Pada tahun 1921, Presiden AS Warren G. Harding menerimanya di Gedung Putih untuk menyerahkan 1 gram radium yang dikumpulkan di Amerika Serikat, dan Ibu Negara memujinya sebagai contoh seorang pencapai profesional yang juga merupakan istri yang suportif.
Pada tahun 1922, ia menjadi anggota Akademi Kedokteran Prancis. Ia juga bepergian ke negara-negara lain, tampil di depan umum dan memberikan kuliah di Belgia, Brasil, Spanyol, dan Cekoslowakia.
Pada bulan Agustus 1922, Marie Curie menjadi anggota Komite Internasional untuk Kerja Sama Intelektual yang baru dibentuk oleh Liga Bangsa-Bangsa.
Pada tahun 1923, ia menulis biografi mendiang suaminya yang berjudul Pierre Curie.
Pada tahun 1925, ia mengunjungi Polandia untuk berpartisipasi dalam upacara peletakan batu pertama Institut Radium Warsawa.
Tur Amerika keduanya pada tahun 1929 berhasil melengkapi Institut Radium Warsawa dengan radium; institut tersebut dibuka pada tahun 1932, dengan saudara perempuannya, Bronisława, sebagai direkturnya.

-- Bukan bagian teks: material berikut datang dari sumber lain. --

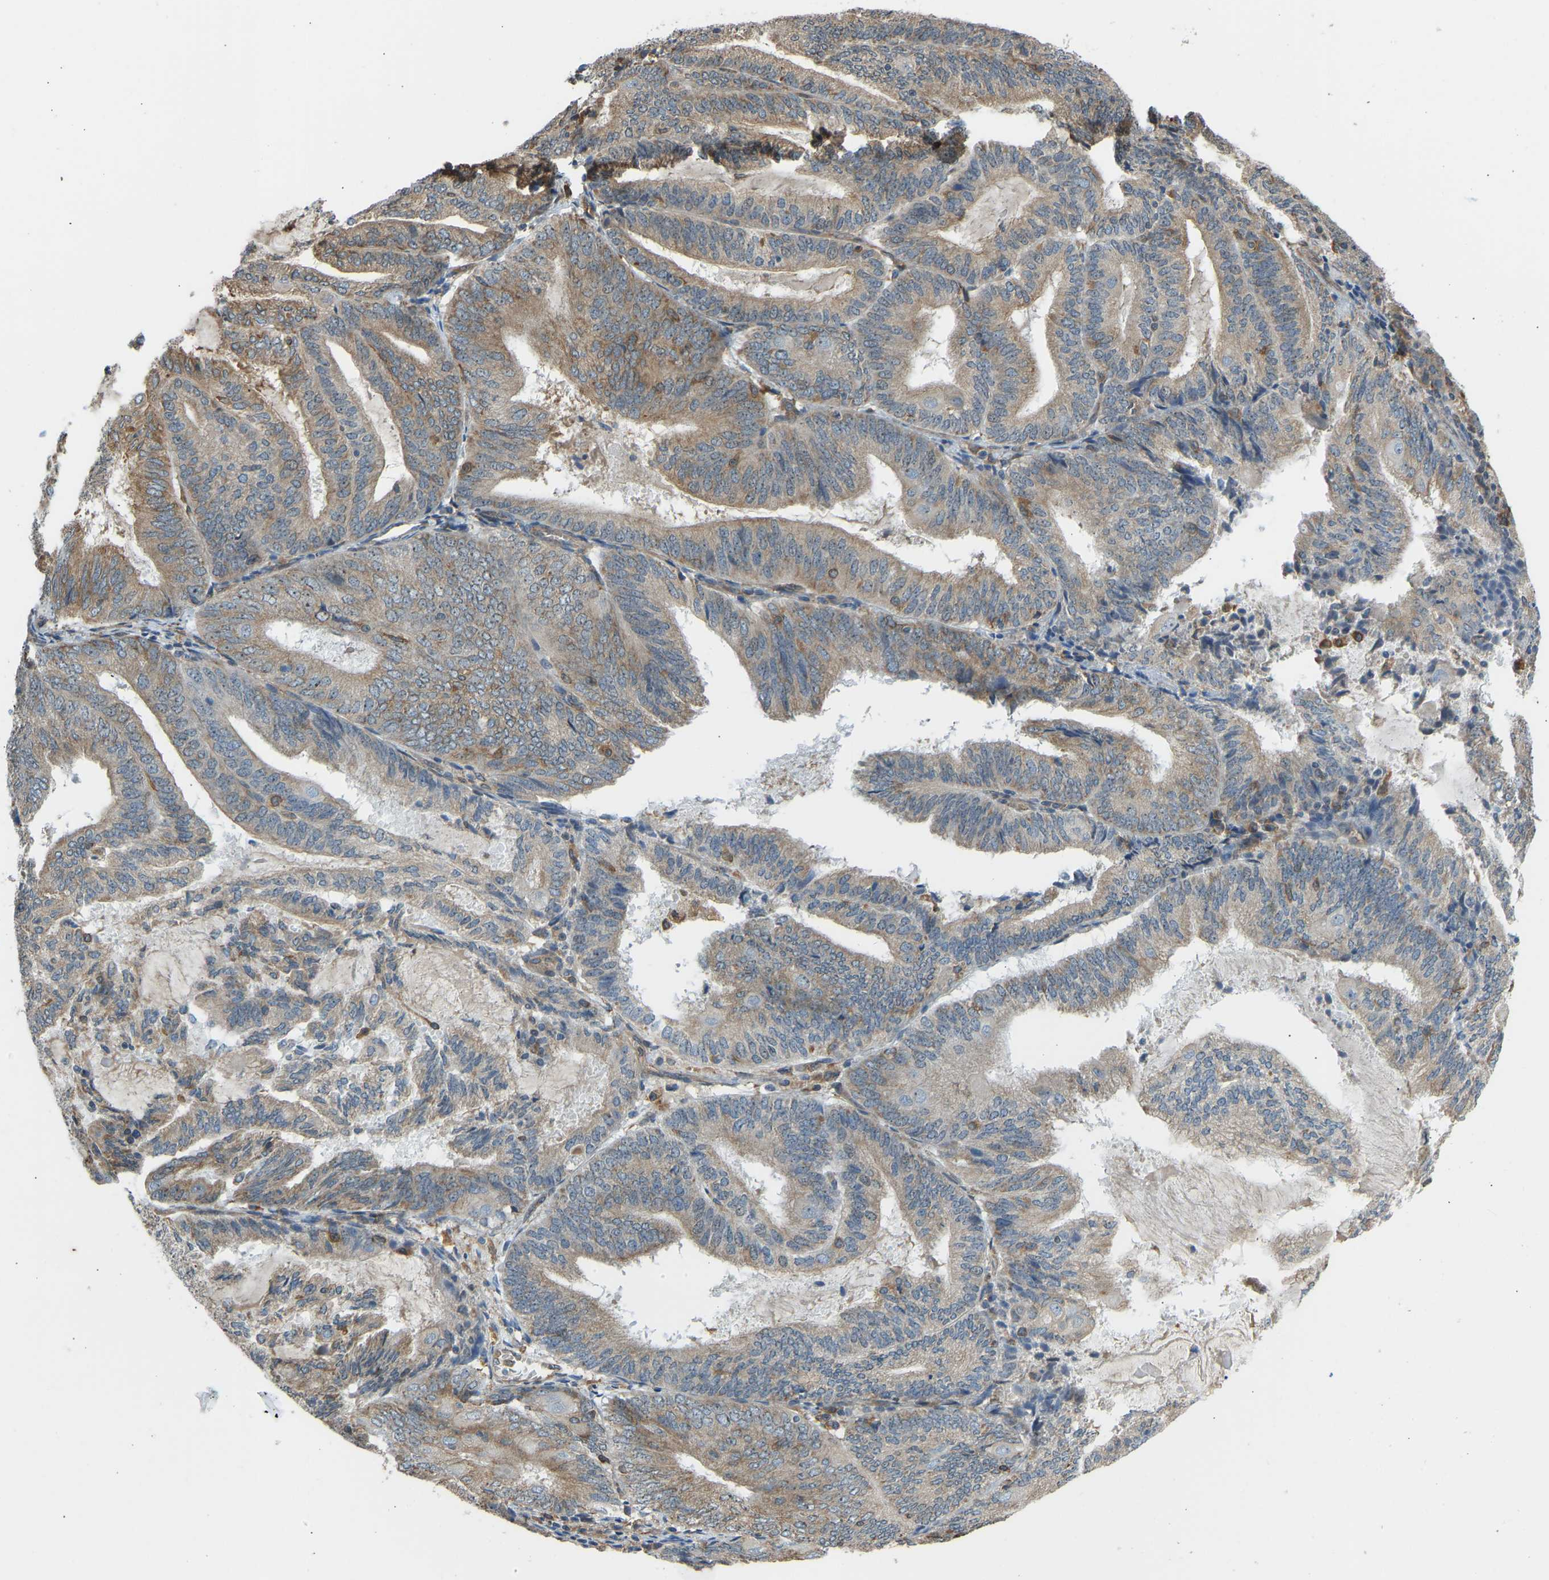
{"staining": {"intensity": "moderate", "quantity": "25%-75%", "location": "cytoplasmic/membranous"}, "tissue": "endometrial cancer", "cell_type": "Tumor cells", "image_type": "cancer", "snomed": [{"axis": "morphology", "description": "Adenocarcinoma, NOS"}, {"axis": "topography", "description": "Endometrium"}], "caption": "IHC staining of adenocarcinoma (endometrial), which displays medium levels of moderate cytoplasmic/membranous expression in approximately 25%-75% of tumor cells indicating moderate cytoplasmic/membranous protein expression. The staining was performed using DAB (3,3'-diaminobenzidine) (brown) for protein detection and nuclei were counterstained in hematoxylin (blue).", "gene": "OS9", "patient": {"sex": "female", "age": 81}}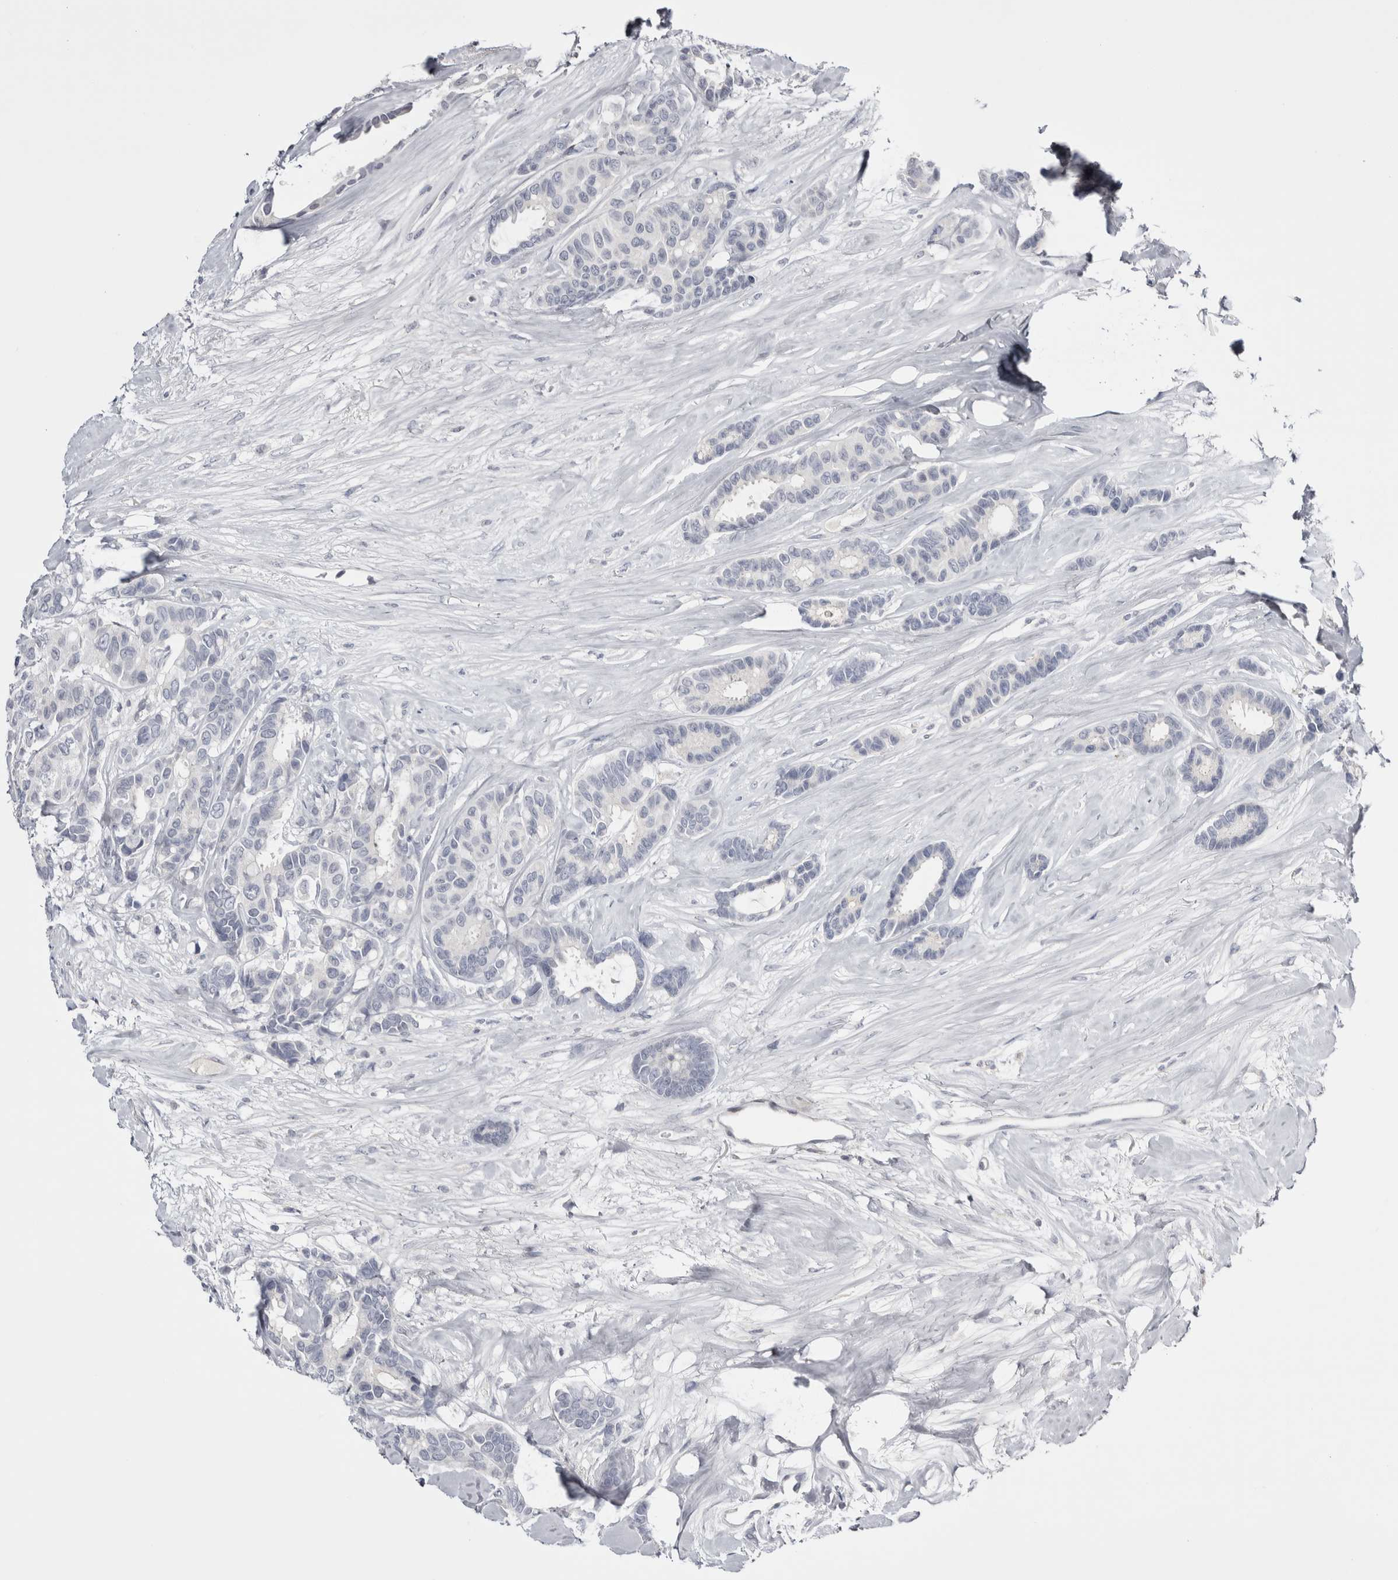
{"staining": {"intensity": "negative", "quantity": "none", "location": "none"}, "tissue": "breast cancer", "cell_type": "Tumor cells", "image_type": "cancer", "snomed": [{"axis": "morphology", "description": "Duct carcinoma"}, {"axis": "topography", "description": "Breast"}], "caption": "High magnification brightfield microscopy of breast cancer stained with DAB (3,3'-diaminobenzidine) (brown) and counterstained with hematoxylin (blue): tumor cells show no significant staining.", "gene": "FNDC8", "patient": {"sex": "female", "age": 87}}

Pada tahun 1930, ia terpilih menjadi anggota Komite Berat Atom Internasional, tempat ia mengabdi hingga kematiannya.
Curie mengunjungi Polandia untuk terakhir kalinya pada awal tahun 1934.
Pada tanggal 4 Juli 1934, ia meninggal di sanatorium Sancellemoz di Passy, Haute-Savoie, karena anemia aplastik yang diyakini tertular akibat paparan radiasi jangka panjang.
Pada tahun terakhirnya, ia mengerjakan sebuah buku berjudul Radioactivity, yang diterbitkan secara anumerta pada tahun 1935.